* **Activities**
(1) According to the Sterba's Cory fact sheet, how long do the eggs take to hatch?
(2) Decide whether each statement agrees with the Sterba's Cory fact sheet, and back each yes or no with the deciding words from the fact sheet, quoted exactly. (a) Females are smaller and slimmer than males. (b) The species suits a tank shared with Discus fish. (c) The tank should be densely planted.

* **Study text**
────────────────────
- Scientific name: Corydoras sterbai
- Common name: Sterba's Cory
- Group: Catfishes
- Habitat: South America; Bolivia, Brazil.
- Size: 6,5 cm
- Biotope: Small tributaries of Rio Guaporé, creeks, pools and areas of flooded forest.
- Social behavior: Peaceful species best keep in a small school. Tankmates should be upper and midwater dwelling species.
- Diet: Omnivorous; all kinds of tablet and flake foods, but mainly live or frozen foods.
- Breeding: Quite easy
- Tank: Minimum 80 litres
- Population: 6-8 fish for 100 litres
- Decoration: Use dark colored sand or fine gravel as substrate. The tank should not be planted densely and offer plenty of free swimming space.
- Temperature: 26-30°C
- pH: 6-7.6
- Hardness: 10-15 NK°
- Lifespan: 5-10 years
Description: Attractively coloured Cory with yellow pectoral fins. Most of the body and fins have a black base color with silvery white markings. Very similar to Corydoras haraldschultzi, but Sterba's Cory has white spots on its head from eyes down to snout, and Corydoras haraldschultzi is a long nosed species. Also available in albino form, identifiable from the Bronze Cory albinos by still displaying an orange/yellow tinge to their pectoral fins. Corydoras sterbai does not seem to mind higher temperatures, so they are ideal tankmates to Discus fish. Wild caught fish usually more expensive and somewhat less hardy.
Males are smaller and slimmer, while females grow larger and are much wider. It is most easily observed from above. Tank-bred specimens that are frequently found in the shops appear relatively easy to breed, where wild-caught specimens are reported to be a bit more difficult. Before breeding give them good diet and repeated water changes and drops of temperature can initiate spawning. In characteristic Corydoras fashion, the female deposit the eggs to the aquarium glass. The eggs hatch in 3-5 days and once the fry have used up their yolk sacs, they'll accept microworm and brine shrimp nauplii as first foods.
────────────────────
* **Data excerpts**
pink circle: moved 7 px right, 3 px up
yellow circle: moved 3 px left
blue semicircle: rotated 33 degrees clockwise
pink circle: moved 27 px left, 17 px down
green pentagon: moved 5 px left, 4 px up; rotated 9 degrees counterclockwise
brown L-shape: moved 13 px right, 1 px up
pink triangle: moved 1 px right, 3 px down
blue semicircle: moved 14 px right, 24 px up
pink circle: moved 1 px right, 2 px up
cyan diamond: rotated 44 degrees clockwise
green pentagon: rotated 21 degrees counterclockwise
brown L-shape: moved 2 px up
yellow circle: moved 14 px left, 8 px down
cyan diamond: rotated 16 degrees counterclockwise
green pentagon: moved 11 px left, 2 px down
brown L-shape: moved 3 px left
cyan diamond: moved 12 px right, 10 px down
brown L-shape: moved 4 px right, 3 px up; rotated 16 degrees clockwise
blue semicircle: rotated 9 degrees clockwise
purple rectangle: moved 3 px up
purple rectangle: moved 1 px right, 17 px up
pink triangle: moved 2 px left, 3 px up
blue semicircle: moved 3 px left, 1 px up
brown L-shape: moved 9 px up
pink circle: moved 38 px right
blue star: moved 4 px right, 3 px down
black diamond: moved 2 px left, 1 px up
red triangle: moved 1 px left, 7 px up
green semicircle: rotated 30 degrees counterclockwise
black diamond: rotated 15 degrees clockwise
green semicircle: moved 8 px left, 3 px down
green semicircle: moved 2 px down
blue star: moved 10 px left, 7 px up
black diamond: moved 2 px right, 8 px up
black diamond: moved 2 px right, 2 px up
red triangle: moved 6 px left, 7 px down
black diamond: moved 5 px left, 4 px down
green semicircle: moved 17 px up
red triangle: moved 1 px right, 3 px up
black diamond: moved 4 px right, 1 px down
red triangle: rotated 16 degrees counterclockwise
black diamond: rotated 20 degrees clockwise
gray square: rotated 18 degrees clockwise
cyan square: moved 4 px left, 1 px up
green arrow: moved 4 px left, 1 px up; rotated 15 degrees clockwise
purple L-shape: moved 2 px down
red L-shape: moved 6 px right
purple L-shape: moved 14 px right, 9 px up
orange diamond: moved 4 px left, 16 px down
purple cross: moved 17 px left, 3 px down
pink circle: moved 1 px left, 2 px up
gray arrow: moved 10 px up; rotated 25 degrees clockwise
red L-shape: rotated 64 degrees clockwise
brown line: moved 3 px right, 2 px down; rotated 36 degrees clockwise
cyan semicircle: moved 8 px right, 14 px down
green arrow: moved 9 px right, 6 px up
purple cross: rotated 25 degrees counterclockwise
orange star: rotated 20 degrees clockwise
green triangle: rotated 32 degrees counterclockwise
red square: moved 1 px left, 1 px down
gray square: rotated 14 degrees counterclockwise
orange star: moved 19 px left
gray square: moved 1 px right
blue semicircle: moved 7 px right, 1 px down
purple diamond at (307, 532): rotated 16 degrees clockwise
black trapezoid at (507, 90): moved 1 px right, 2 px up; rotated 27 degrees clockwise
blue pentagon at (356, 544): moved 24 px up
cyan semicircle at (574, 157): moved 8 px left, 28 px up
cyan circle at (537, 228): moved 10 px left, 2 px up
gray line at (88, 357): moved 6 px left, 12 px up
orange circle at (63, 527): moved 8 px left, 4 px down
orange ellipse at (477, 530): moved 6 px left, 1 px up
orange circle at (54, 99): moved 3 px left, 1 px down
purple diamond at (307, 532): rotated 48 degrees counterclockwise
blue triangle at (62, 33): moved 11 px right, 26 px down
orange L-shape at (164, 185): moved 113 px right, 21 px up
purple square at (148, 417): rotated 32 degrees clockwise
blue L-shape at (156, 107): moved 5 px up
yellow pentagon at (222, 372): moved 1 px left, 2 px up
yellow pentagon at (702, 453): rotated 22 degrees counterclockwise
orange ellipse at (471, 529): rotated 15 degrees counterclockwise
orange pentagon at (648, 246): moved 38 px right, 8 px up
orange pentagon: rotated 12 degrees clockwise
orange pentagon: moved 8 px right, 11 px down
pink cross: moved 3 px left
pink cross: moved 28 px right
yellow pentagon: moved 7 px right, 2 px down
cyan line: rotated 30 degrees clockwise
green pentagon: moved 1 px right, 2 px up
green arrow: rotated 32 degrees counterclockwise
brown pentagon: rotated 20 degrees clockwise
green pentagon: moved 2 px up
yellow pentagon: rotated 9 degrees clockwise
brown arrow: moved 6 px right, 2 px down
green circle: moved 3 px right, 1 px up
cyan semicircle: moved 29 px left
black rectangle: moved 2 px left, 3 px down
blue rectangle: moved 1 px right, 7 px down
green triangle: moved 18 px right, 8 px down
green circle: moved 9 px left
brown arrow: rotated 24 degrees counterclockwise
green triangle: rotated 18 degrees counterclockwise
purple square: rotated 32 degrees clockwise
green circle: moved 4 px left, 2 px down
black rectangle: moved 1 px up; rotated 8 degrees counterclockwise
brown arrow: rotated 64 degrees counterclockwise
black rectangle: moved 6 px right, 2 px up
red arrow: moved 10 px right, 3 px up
────────────────────
* **Numbered answers**
(1) The eggs hatch in 3-5 days.

(2)
(a) No: "Males are smaller and slimmer, while females grow larger and are much wider."
(b) Yes: "they are ideal tankmates to Discus fish."
(c) No: "The tank should not be planted densely"